» Bu alıştırmada istenenler:
(1) Türkiye'nin atılımını anlatan yazıya göre şu ifadeler doğru mu: (a) Yazı, yerli savaş uçağı yapmayı da gündeme getiriyor; (b) Yazıya göre Batılılar çıtayı yükseltmiş; (c) Yazıda "Asya Açılımı" sözü geçiyor? Her biri için evet ya da hayır deyin ve kararı belirleyen sözleri yazıdan birebir alıntılayın.
(2) Türkiye'nin atılımını anlatan yazıyı son cümlesinden sonra sürdürür müsünüz?

» Belge bölümü:
Aşk, şevk, hayal gücü ve iyimserlik

Batılılar mevcudu korumayı idealleştirecek kadar çıtayı düşürmüşken Türkiye kendini aşıyor, aştıkça bir daha aşıyor, uzak ufuklara doğru aşk ve şevk ile yol alıyor.

"Adaletli bir barış ve ortak yaşam için yeni anayasa" diyoruz...

"Alabildiğine özgür bir Türkiye ve Ortadoğu" diyoruz...

"Birleşmiş Milletler sisteminin altını üstüne getirelim" diyoruz...

"Afrika Açılımı" diyoruz...

"Daha iyi bir sağlık sistemi, daha şahane yollar, dar gelirlilere daha fazla ev" diyoruz...

"Artık yerli otomobil de yapalım" diyoruz, "Sonra yerli tank, hatta yerli savaş uçağı, niye olmasın?"

Müthiş bir hayal gücü, müthiş bir iyimserlik, müthiş bir atılım ruhu.

Kapkaranlık bir gökyüzünde parlak bir yıldız Türkiye; ışık saçan, ümit vaat eden, düşman çatlatan.

» Verilen kayıtlar:

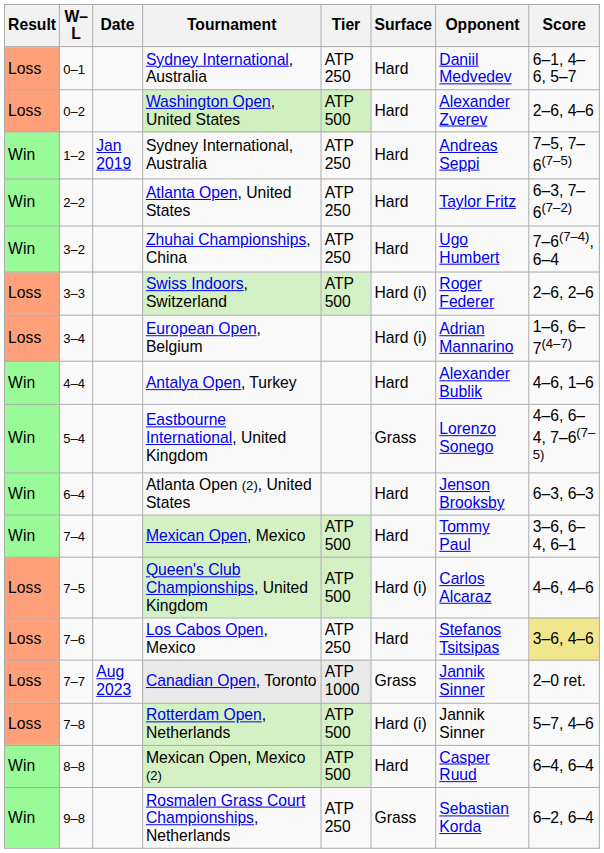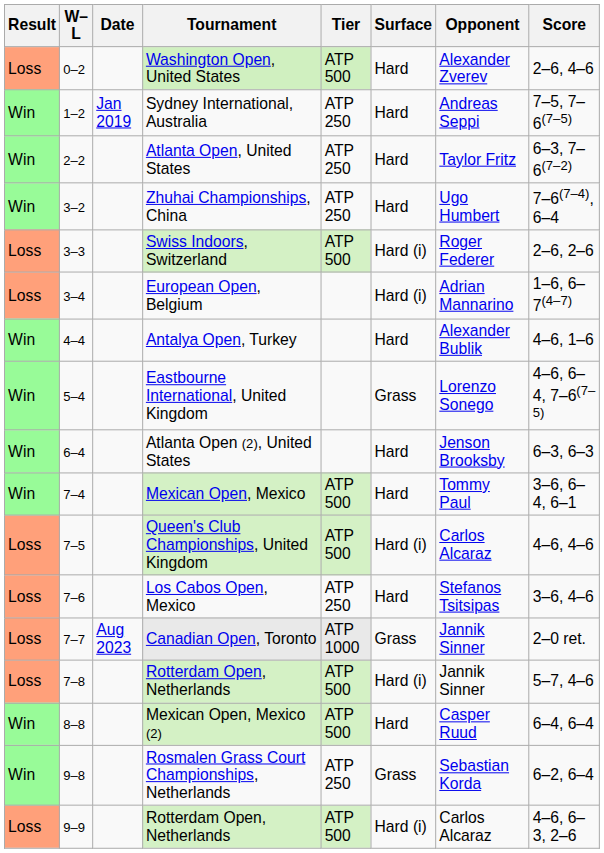- row: Loss | 0–1 | Sydney International, Australia | ATP 250 | Hard | Daniil Medvedev | 6–1, 4–6, 5–7
7–6 | Score: khaki background -> no background
+ row: Loss | 9–9 | Rotterdam Open, Netherlands | ATP 500 | Hard (i) | Carlos Alcaraz | 4–6, 6–3, 2–6
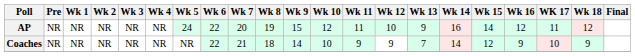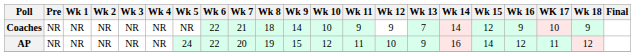rows swapped: AP <-> Coaches
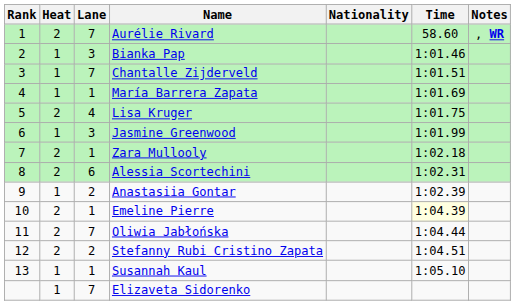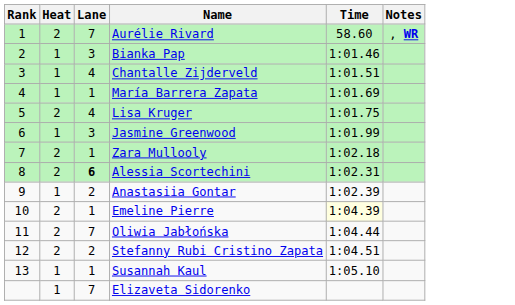- column: Nationality
Chantalle Zijderveld | Lane: 7 -> 4
Alessia Scortechini | Lane: normal -> bold
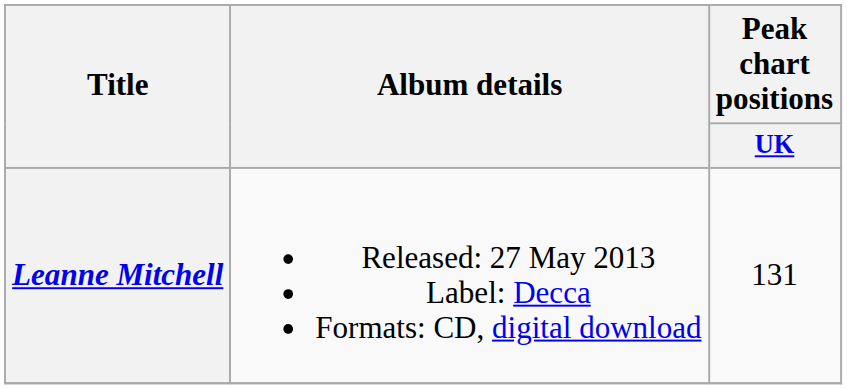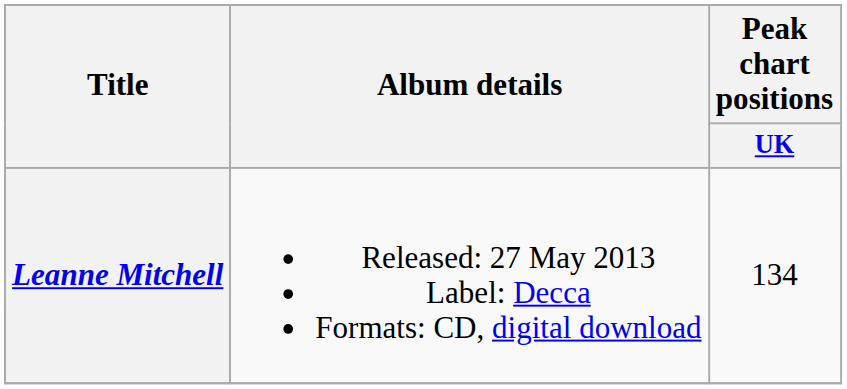Leanne Mitchell | Peak chart positions / UK: 131 -> 134
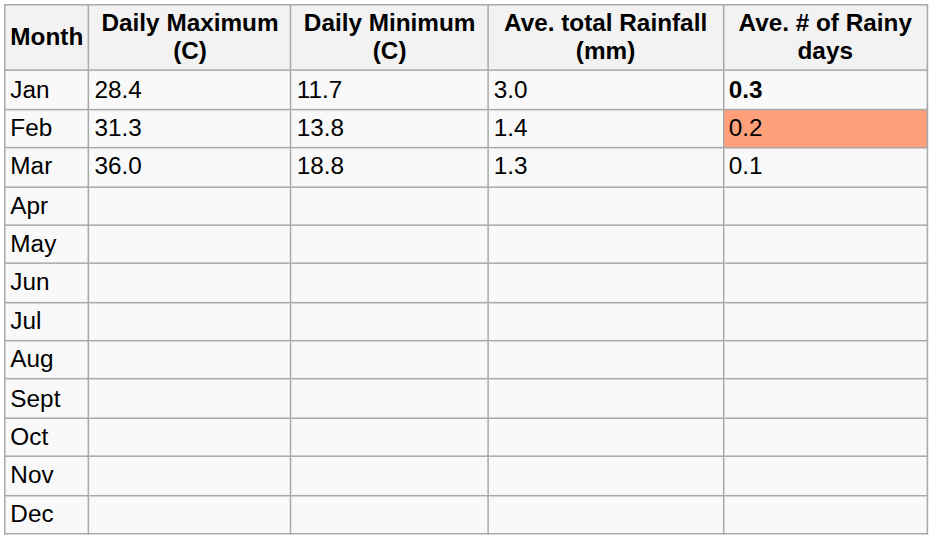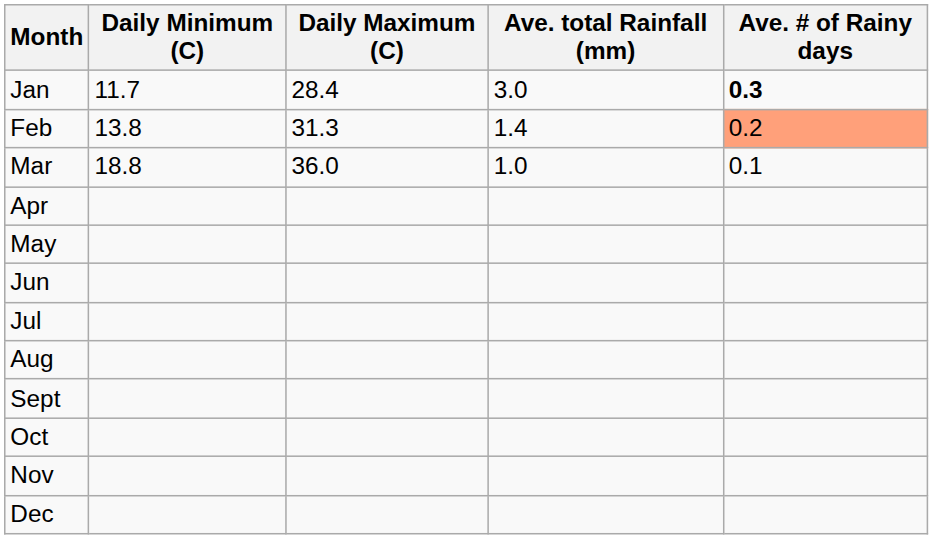columns swapped: Daily Minimum (C) <-> Daily Maximum (C)
Mar | Ave. total Rainfall (mm): 1.3 -> 1.0
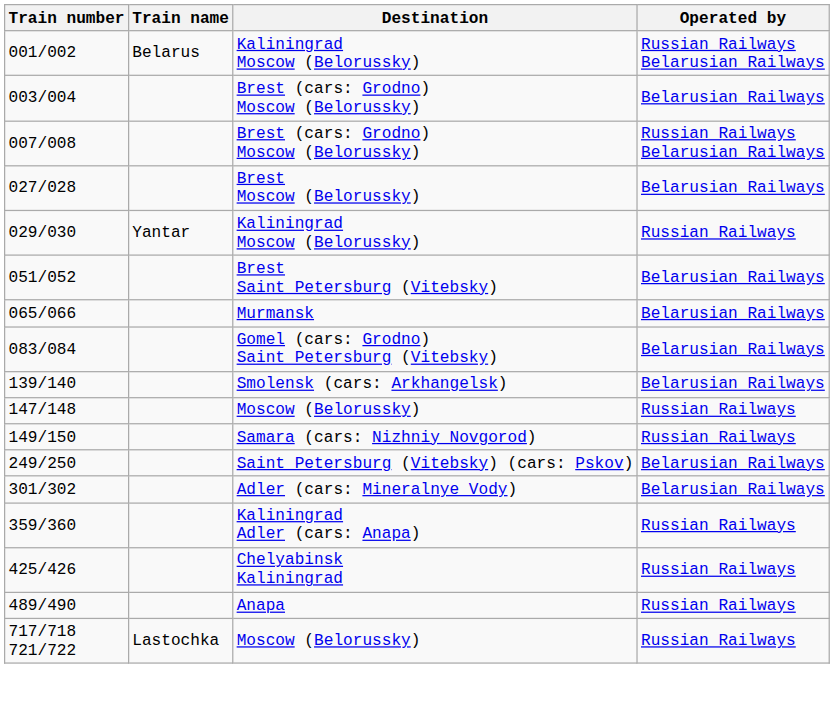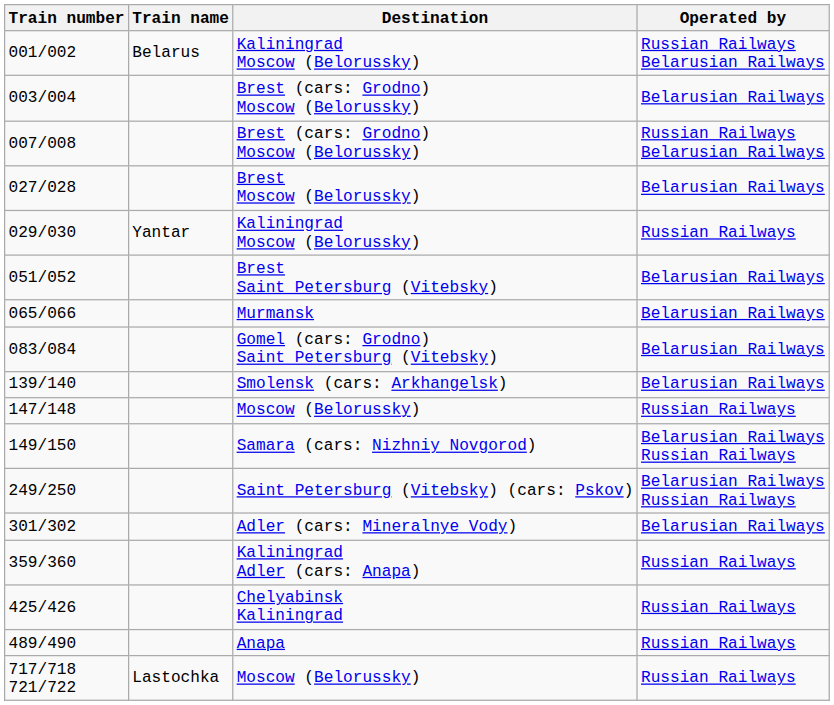149/150 | Operated by: Russian Railways -> Belarusian Railways Russian Railways
249/250 | Operated by: Belarusian Railways -> Belarusian Railways Russian Railways
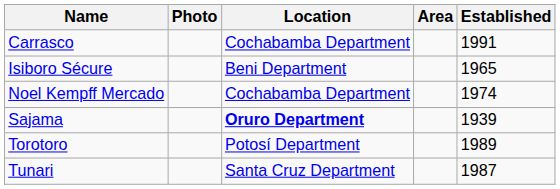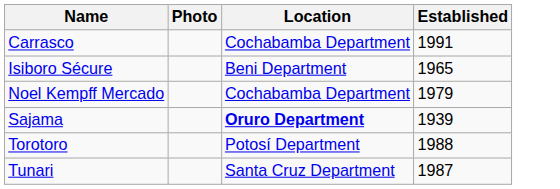- column: Area
Noel Kempff Mercado | Established: 1974 -> 1979
Torotoro | Established: 1989 -> 1988
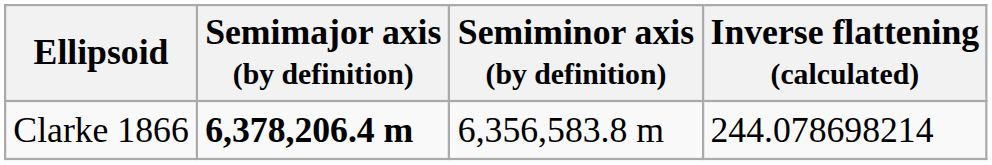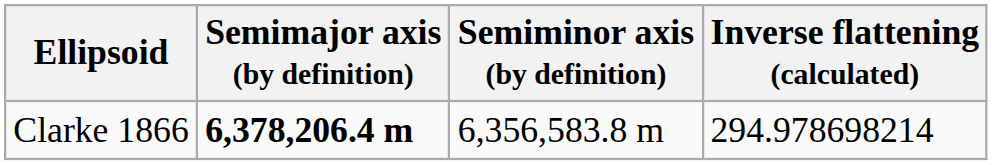Clarke 1866 | Inverse flattening (calculated): 244.078698214 -> 294.978698214
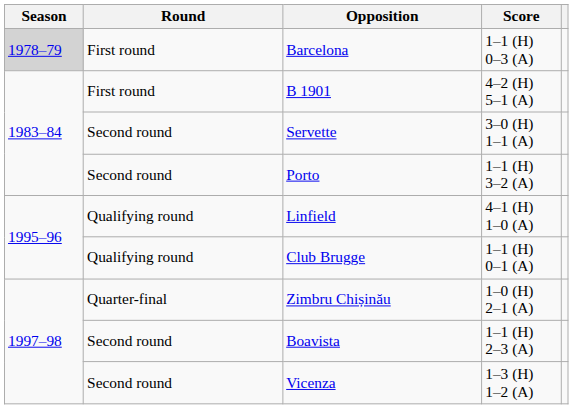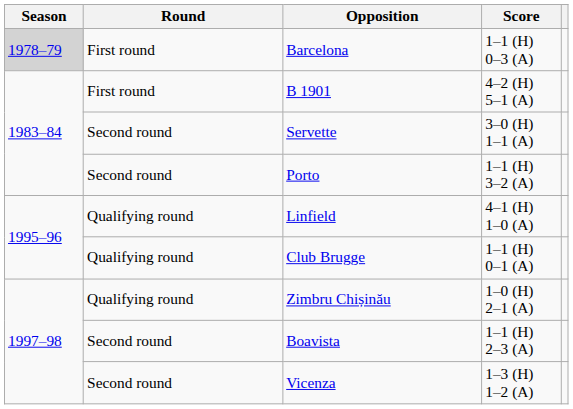Zimbru Chișinău | Round: Quarter-final -> Qualifying round
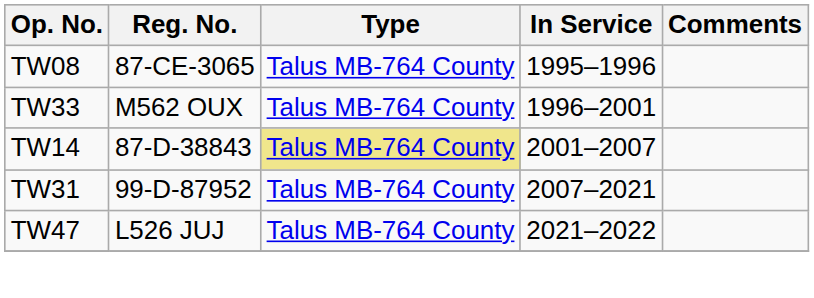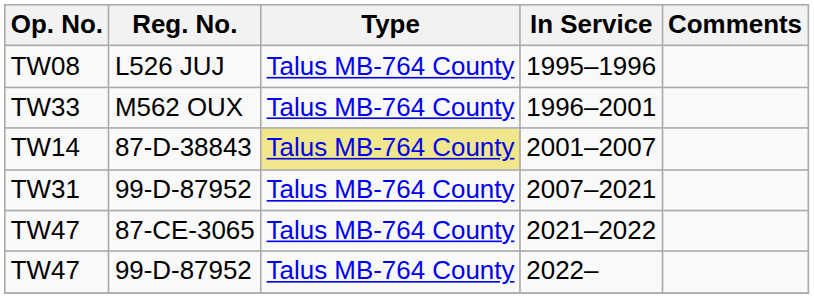1995–1996 | Reg. No.: 87-CE-3065 -> L526 JUJ
2021–2022 | Reg. No.: L526 JUJ -> 87-CE-3065
+ row: TW47 | 99-D-87952 | Talus MB-764 County | 2022–
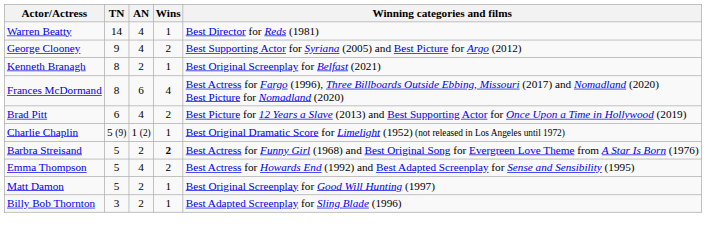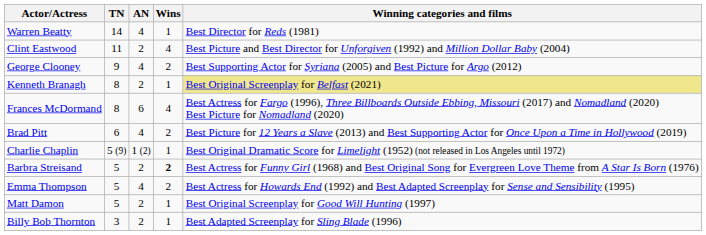+ row: Clint Eastwood | 11 | 2 | 4 | Best Picture and Best Director for Unforgiven (1992) and Million Dollar Baby (2004)
Kenneth Branagh | Winning categories and films: no background -> khaki background
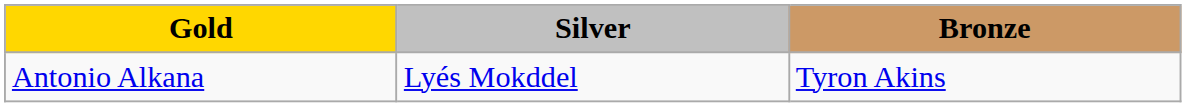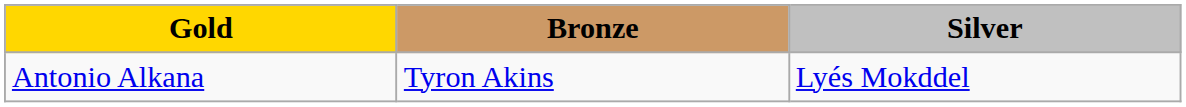columns swapped: Silver <-> Bronze
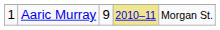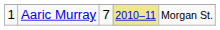Aaric Murray | column 3: 9 -> 7
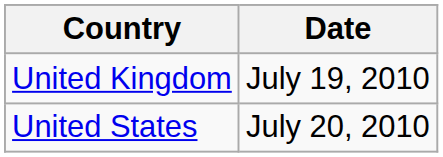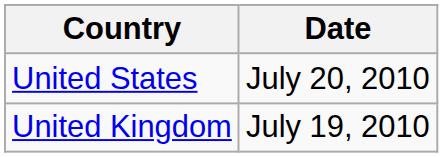rows swapped: United Kingdom <-> United States
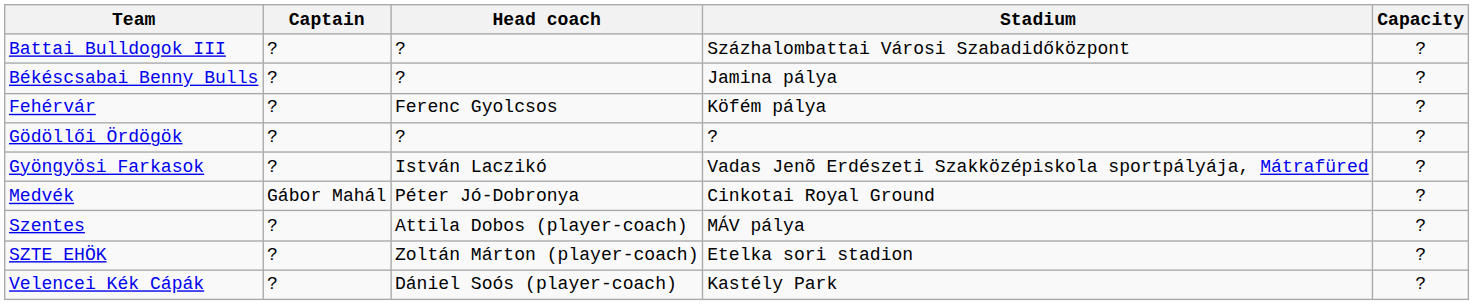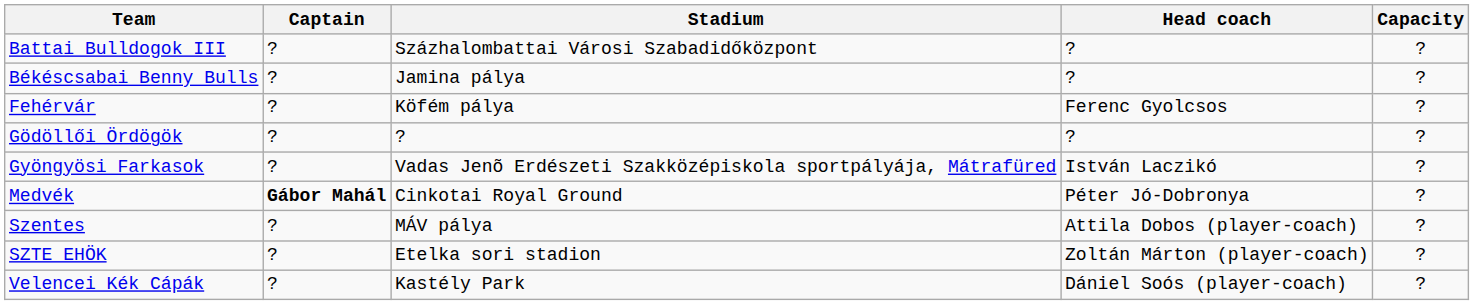columns swapped: Head coach <-> Stadium
Medvék | Captain: normal -> bold
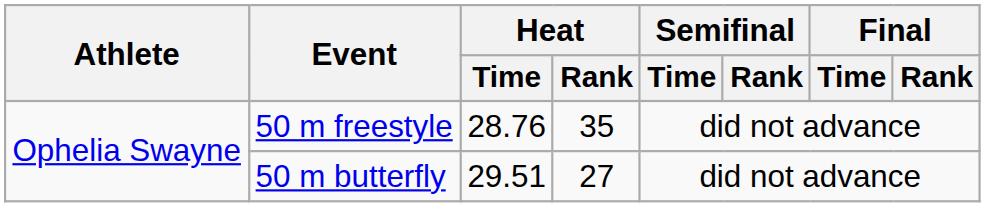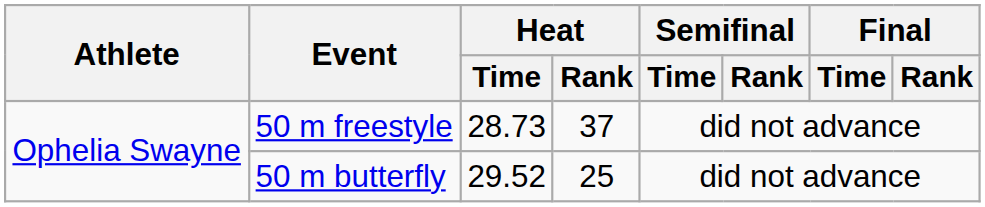50 m freestyle | Heat / Time: 28.76 -> 28.73
50 m freestyle | Heat / Rank: 35 -> 37
50 m butterfly | Heat / Time: 29.51 -> 29.52
50 m butterfly | Heat / Rank: 27 -> 25
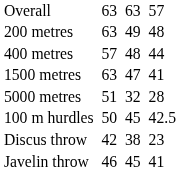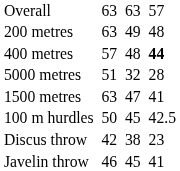400 metres | column 7: normal -> bold
rows swapped: 1500 metres <-> 5000 metres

» Görevlere göre yanıtlar:
(1)
(a) Evet: "Sonra yerli tank, hatta yerli savaş uçağı, niye olmasın?"
(b) Hayır: "Batılılar mevcudu korumayı idealleştirecek kadar çıtayı düşürmüşken"
(c) Hayır: "Afrika Açılımı" diyoruz...

(2)
PKK'nın katlettiği evlatlarımızı, kardeşlerimizi toprağa verirken acımız ne kadar büyük olursa olsun, gökteki o yıldız olduğumuzu unutmayalım; daha güzel bir Türkiye ve daha güzel bir dünya için çalışıp çabalamaktan vazgeçmeyelim; bu yöndeki aşkımızı ve şevkimizi, hayal gücümüzü ve iyimserliğimiz kaybetmeyelim; çatlayan düşmanı sakın ihya etmeyelim.

Terörden, terörle ilgili şeylerden başka bir şey düşünemeyecek ve konuşamayacak hale geldiğimizde teröristlerin tuzağına düştük demektir.

Hele PKK'ya düşmanlık Kürt'e düşmanlığa dönüştüğünde hepten yandık demektir.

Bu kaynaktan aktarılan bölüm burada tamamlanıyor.